In [None]:
import pandas as pd

In [None]:
data_path = '/kaggle/input/cat-in-the-dat-ii/'

train = pd.read_csv(data_path + 'train.csv', index_col='id')
test = pd.read_csv(data_path + 'test.csv', index_col='id')
submission = pd.read_csv(data_path + 'sample_submission.csv', index_col='id')

In [None]:
train.shape, test.shape

## 피처 엔지니어링 1 : 피처 맞춤 인코딩

### 데이터 합치기

In [None]:
all_data = pd.concat([train, test])
all_data = all_data.drop('target', axis=1)
all_data

In [None]:
for col in all_data.columns:
    mode = all_data[col].mode(dropna=True).values[0]
    all_data[col] = all_data[col].fillna(mode)

간단하게 최빈값으로 NaN 값 처리

### 이진 피처 인코딩

In [None]:
all_data['bin_3'] = all_data['bin_3'].map({'F': 0.0, 'T': 1.0})
all_data['bin_4'] = all_data['bin_4'].map({'N': 0.0, 'Y': 1.0})

In [None]:
all_data

### 순서형 피처 인코딩

- ord_0 피처는 이미 숫자로 구성돼 있어 인코딩하지 않아도 됨
- ord_1, ord_2 피처는 순서를 정해서 인코딩
- ord_3 ~ ord_5 피처는 알파벳 순서대로 인코딩

In [None]:
ord1dict = {'Novice': 0, 'Contributor': 1, 'Expert': 2, 'Master': 3, 'Grandmaster': 4}
ord2dict = {'Freezing': 0, 'Cold': 1, 'Warm': 2, 'Hot': 3, 'Boiling Hot': 4, 'Lava Hot': 5}

all_data['ord_1'] = all_data['ord_1'].map(ord1dict)
all_data['ord_2'] = all_data['ord_2'].map(ord2dict)

작업 목록.
1 > 위 문서 발췌에서 ord_1 피처를 인코딩하는 사전에 들어 있는 값 이름을 인코딩 순서대로 모두 적으세요.
2 > 피처 인코딩을 다룬 위 문서 발췌를 마지막 줄 다음부터 같은 형식으로 이어서 작성하세요.

데이터 행.
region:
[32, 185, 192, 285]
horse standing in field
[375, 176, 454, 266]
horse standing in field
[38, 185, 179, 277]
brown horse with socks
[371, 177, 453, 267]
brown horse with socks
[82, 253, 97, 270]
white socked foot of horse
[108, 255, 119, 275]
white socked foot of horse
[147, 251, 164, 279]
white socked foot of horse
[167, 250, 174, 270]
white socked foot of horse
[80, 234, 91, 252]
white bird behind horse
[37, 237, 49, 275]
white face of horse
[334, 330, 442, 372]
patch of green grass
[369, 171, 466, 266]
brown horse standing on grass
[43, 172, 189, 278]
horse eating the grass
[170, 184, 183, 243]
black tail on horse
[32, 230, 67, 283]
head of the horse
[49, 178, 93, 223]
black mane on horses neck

---

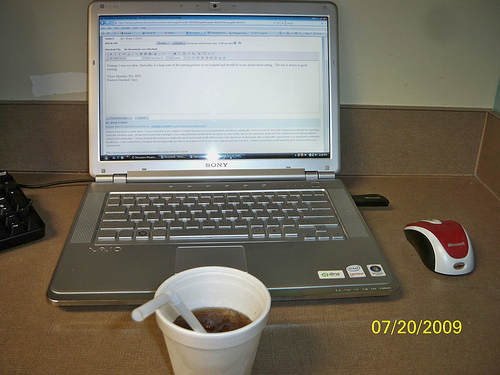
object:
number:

작업별 결과.
1 > Novice, Contributor, Expert, Master, Grandmaster

2 >
In [None]:
all_data

In [None]:
from sklearn.preprocessing import OrdinalEncoder

In [None]:
ord_345 = ['ord_' + str(i) for i in range(3, 6)]

ord_encoder = OrdinalEncoder()

all_data[ord_345] = ord_encoder.fit_transform(all_data[ord_345])

for feature, categories in zip(ord_345, ord_encoder.categories_):
    print(feature)
    print(categories)

In [None]:
all_data

### 명목형 피처 인코딩

In [None]:
nom_features = ['nom_' + str(i) for i in range(10)]

In [None]:
from sklearn.preprocessing import OneHotEncoder

In [None]:
onehot_encoder = OneHotEncoder()

encoded_nom_matrix = onehot_encoder.fit_transform(all_data[nom_features])

encoded_nom_matrix

In [None]:
all_data = all_data.drop(nom_features, axis=1)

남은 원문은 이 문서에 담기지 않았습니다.